====== Given records
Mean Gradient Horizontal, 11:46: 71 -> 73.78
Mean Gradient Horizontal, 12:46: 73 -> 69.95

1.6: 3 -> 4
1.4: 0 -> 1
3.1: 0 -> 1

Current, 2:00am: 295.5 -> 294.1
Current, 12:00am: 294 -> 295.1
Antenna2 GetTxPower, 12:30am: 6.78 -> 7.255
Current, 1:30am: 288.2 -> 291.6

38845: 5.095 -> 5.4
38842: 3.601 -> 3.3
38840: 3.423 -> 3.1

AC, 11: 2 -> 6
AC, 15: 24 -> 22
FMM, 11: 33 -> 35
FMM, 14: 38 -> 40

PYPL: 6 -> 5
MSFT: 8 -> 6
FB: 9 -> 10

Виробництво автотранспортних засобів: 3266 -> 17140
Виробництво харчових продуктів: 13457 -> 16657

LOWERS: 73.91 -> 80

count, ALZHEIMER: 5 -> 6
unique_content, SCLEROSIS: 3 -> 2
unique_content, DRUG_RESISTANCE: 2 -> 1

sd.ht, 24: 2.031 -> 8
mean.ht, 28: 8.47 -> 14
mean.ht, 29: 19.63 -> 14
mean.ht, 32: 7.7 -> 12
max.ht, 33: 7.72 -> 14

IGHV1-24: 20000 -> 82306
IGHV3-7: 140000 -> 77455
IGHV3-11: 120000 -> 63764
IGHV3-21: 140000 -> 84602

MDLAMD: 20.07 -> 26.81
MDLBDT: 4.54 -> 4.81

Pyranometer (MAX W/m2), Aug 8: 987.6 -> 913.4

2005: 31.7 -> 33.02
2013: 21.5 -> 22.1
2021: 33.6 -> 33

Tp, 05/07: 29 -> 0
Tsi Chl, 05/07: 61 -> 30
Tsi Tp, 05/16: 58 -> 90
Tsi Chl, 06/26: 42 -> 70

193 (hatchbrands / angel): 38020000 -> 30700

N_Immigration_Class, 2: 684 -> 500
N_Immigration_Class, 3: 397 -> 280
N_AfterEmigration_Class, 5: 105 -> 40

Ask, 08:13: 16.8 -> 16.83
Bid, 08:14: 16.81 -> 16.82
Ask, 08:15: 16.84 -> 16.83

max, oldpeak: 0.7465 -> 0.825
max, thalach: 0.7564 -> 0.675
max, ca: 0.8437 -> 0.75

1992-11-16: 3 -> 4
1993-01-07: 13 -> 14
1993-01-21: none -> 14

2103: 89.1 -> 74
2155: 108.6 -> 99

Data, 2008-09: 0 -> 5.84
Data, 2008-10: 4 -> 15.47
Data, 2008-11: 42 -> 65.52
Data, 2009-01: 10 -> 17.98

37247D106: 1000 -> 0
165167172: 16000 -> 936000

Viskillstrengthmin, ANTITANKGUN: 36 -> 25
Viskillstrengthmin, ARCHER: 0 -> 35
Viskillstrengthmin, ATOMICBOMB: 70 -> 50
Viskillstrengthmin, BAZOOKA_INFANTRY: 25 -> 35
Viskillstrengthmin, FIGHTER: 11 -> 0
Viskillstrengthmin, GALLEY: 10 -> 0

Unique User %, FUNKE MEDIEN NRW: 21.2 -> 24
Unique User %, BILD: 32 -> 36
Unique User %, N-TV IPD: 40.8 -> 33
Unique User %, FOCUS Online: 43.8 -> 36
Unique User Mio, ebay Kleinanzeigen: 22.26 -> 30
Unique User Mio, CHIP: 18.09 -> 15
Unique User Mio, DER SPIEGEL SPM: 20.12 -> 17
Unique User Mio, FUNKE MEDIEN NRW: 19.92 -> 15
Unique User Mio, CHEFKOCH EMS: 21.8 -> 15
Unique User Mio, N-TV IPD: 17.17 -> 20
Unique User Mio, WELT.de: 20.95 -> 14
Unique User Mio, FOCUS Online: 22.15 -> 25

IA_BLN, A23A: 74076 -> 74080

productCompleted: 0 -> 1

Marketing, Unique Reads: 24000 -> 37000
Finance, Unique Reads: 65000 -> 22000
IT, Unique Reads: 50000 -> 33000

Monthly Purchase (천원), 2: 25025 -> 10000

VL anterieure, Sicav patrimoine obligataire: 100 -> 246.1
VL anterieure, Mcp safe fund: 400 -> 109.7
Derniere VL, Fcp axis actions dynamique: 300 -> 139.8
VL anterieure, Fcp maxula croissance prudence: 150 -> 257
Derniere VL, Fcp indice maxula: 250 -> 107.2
============
__Task goal__. Up to and including the line with "Unique User %, BILD: 32 -> 36", repeat the data exactly, starting from its first line; nothing else belongs in the response.

__Written answer__.
Mean Gradient Horizontal, 11:46: 71 -> 73.78
Mean Gradient Horizontal, 12:46: 73 -> 69.95

1.6: 3 -> 4
1.4: 0 -> 1
3.1: 0 -> 1

Current, 2:00am: 295.5 -> 294.1
Current, 12:00am: 294 -> 295.1
Antenna2 GetTxPower, 12:30am: 6.78 -> 7.255
Current, 1:30am: 288.2 -> 291.6

38845: 5.095 -> 5.4
38842: 3.601 -> 3.3
38840: 3.423 -> 3.1

AC, 11: 2 -> 6
AC, 15: 24 -> 22
FMM, 11: 33 -> 35
FMM, 14: 38 -> 40

PYPL: 6 -> 5
MSFT: 8 -> 6
FB: 9 -> 10

Виробництво автотранспортних засобів: 3266 -> 17140
Виробництво харчових продуктів: 13457 -> 16657

LOWERS: 73.91 -> 80

count, ALZHEIMER: 5 -> 6
unique_content, SCLEROSIS: 3 -> 2
unique_content, DRUG_RESISTANCE: 2 -> 1

sd.ht, 24: 2.031 -> 8
mean.ht, 28: 8.47 -> 14
mean.ht, 29: 19.63 -> 14
mean.ht, 32: 7.7 -> 12
max.ht, 33: 7.72 -> 14

IGHV1-24: 20000 -> 82306
IGHV3-7: 140000 -> 77455
IGHV3-11: 120000 -> 63764
IGHV3-21: 140000 -> 84602

MDLAMD: 20.07 -> 26.81
MDLBDT: 4.54 -> 4.81

Pyranometer (MAX W/m2), Aug 8: 987.6 -> 913.4

2005: 31.7 -> 33.02
2013: 21.5 -> 22.1
2021: 33.6 -> 33

Tp, 05/07: 29 -> 0
Tsi Chl, 05/07: 61 -> 30
Tsi Tp, 05/16: 58 -> 90
Tsi Chl, 06/26: 42 -> 70

193 (hatchbrands / angel): 38020000 -> 30700

N_Immigration_Class, 2: 684 -> 500
N_Immigration_Class, 3: 397 -> 280
N_AfterEmigration_Class, 5: 105 -> 40

Ask, 08:13: 16.8 -> 16.83
Bid, 08:14: 16.81 -> 16.82
Ask, 08:15: 16.84 -> 16.83

max, oldpeak: 0.7465 -> 0.825
max, thalach: 0.7564 -> 0.675
max, ca: 0.8437 -> 0.75

1992-11-16: 3 -> 4
1993-01-07: 13 -> 14
1993-01-21: none -> 14

2103: 89.1 -> 74
2155: 108.6 -> 99

Data, 2008-09: 0 -> 5.84
Data, 2008-10: 4 -> 15.47
Data, 2008-11: 42 -> 65.52
Data, 2009-01: 10 -> 17.98

37247D106: 1000 -> 0
165167172: 16000 -> 936000

Viskillstrengthmin, ANTITANKGUN: 36 -> 25
Viskillstrengthmin, ARCHER: 0 -> 35
Viskillstrengthmin, ATOMICBOMB: 70 -> 50
Viskillstrengthmin, BAZOOKA_INFANTRY: 25 -> 35
Viskillstrengthmin, FIGHTER: 11 -> 0
Viskillstrengthmin, GALLEY: 10 -> 0

Unique User %, FUNKE MEDIEN NRW: 21.2 -> 24
Unique User %, BILD: 32 -> 36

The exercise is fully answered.